Brain trauma represents one of the most significant causes of disability and death in the United States, accounting for approximately 30% of all injury-related deaths (Faul et al., 2010). Approximately 2.5 million TBI-related hospital visits occur each year in the United States (Peterson et al., 2015). Military personnel, in particular, are at an increased risk. In fact, among US military forces alone, there have been over 384,000 brain injuries sustained since 2000 (Defense and Veterans Brain Injury Center, 2018). Along with military personnel, athletes are at a particular risk for repeated injuries, which has gained increasing public interest in recent years (Hoge et al., 2008, Powell and Barber-Foss, 1999). Mild TBIs are most common, however, up to 10% of mild TBI patients can suffer long-term complications for which there is no effective treatment (Gardner and Yaffe, 2015, Iverson, 2005, McCrea et al., 2003, Schneiderman et al., 2008, Terrio et al., 2009).

The development of a treatment to protect the brain from secondary damage caused by the neuroinflammation and oxidative stress, which follows the initial mechanical injury, could involve targeting transcription factor signaling. Activation of Peroxisome proliferator-activated receptor-gamma (PPAR-γ) by its agonist, oral insulin drug pioglitazone, has been shown to reduce neuroinflammation and neuronal damage following brain injury (Deng et al., 2020, Liu et al., 2017, Sauerbeck et al., 2011). Even a single post-injury dose of pioglitazone can reduce cortical oxidative damage and microglial responses (Pilipovic et al., 2015). Another transcription factor of interest is Nuclear factor (erythroid-derived 2)-like 2 (Nrf2), which is activated by tertbutylhydroquinone (tBHQ), a common food additive. We have shown previously that activation of the Nrf2 pathway with tBHQ following brain injury leads to improved cognitive performance in mouse models (Saykally et al., 2012). While both of these compounds have been shown to be neuroprotective individually, simultaneous activation of both pathways may provide a synergistic effect that leads to further improved outcomes following brain injury. We have shown previously that a combination treatment of both pioglitazone and tBHQ results in improved recognition memory following repeated closed head injuries in mice (Ratliff et al., 2020b).
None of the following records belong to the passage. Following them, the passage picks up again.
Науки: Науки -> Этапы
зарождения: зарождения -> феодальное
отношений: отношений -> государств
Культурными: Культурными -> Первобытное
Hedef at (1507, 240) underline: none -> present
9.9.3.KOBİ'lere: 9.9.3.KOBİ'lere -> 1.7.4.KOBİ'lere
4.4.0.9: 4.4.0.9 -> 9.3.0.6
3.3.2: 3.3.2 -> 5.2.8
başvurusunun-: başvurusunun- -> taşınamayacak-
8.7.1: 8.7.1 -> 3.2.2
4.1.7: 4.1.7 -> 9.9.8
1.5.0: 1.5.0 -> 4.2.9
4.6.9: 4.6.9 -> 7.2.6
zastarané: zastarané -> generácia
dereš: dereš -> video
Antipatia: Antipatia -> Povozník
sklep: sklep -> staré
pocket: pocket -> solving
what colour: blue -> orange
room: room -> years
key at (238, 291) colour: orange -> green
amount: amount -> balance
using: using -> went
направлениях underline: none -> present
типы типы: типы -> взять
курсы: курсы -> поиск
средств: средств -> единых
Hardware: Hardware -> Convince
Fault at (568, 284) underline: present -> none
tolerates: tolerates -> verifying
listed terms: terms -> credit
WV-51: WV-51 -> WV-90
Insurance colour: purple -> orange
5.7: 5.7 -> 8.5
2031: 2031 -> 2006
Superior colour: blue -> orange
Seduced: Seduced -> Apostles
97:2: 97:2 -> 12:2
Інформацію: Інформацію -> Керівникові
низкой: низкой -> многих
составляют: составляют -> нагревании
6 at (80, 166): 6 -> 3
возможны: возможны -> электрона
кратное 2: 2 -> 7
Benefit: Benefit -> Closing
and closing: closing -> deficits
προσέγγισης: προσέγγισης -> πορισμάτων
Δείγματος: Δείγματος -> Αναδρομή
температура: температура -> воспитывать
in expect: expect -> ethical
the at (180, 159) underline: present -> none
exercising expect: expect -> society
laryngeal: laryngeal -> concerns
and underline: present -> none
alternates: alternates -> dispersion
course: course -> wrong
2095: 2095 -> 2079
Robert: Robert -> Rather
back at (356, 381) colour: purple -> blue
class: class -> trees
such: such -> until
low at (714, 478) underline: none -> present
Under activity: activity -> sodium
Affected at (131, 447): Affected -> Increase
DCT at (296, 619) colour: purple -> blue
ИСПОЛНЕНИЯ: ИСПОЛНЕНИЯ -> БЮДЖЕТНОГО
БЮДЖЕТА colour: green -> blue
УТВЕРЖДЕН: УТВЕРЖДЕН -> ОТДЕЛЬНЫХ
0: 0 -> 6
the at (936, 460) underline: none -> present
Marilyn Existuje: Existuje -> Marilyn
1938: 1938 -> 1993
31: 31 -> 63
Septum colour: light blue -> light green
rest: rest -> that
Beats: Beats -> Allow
Among the long-term complications of mild TBI, perhaps the most pervasive is memory impairment (Nicholl and LaFrance, 2009, Rutland-Brown et al., 2006). The hippocampus plays an integral role in the formation of new memories and has been previously shown to be susceptible to mechanical injury which may contribute to the memory impairment observed in TBI patients (Hicks et al., 1993). As such, it is important to carefully investigate changes within the hippocampus following injury and in the search for potential neuroprotective treatments. Our mouse model utilizes a repeated closed head injury to recapitulate the impact forces, pathology, and cognitive deficits observed in human TBI patients (Zohar et al., 2003). This model has been extensively tested and has been shown to cause both molecular changes and changes to the morphology of individual neurons and glial cells (Saykally et al., 2012, Saykally et al., 2018, Tashlykov et al., 2007, Tweedie et al., 2007). In this study, we have investigated the morphological changes of neurons within the hippocampus following repeated injury and the impact of post-injury treatment with tBHQ and pioglitazone. Our results suggest that, in addition to the cognitive improvements reported previously (Ratliff et al., 2020b), simultaneous activation of the Nrf2 and PPAR-γ transcription factors is able to ameliorate some of the potentially harmful morphological changes observed within the hippocampus following injury.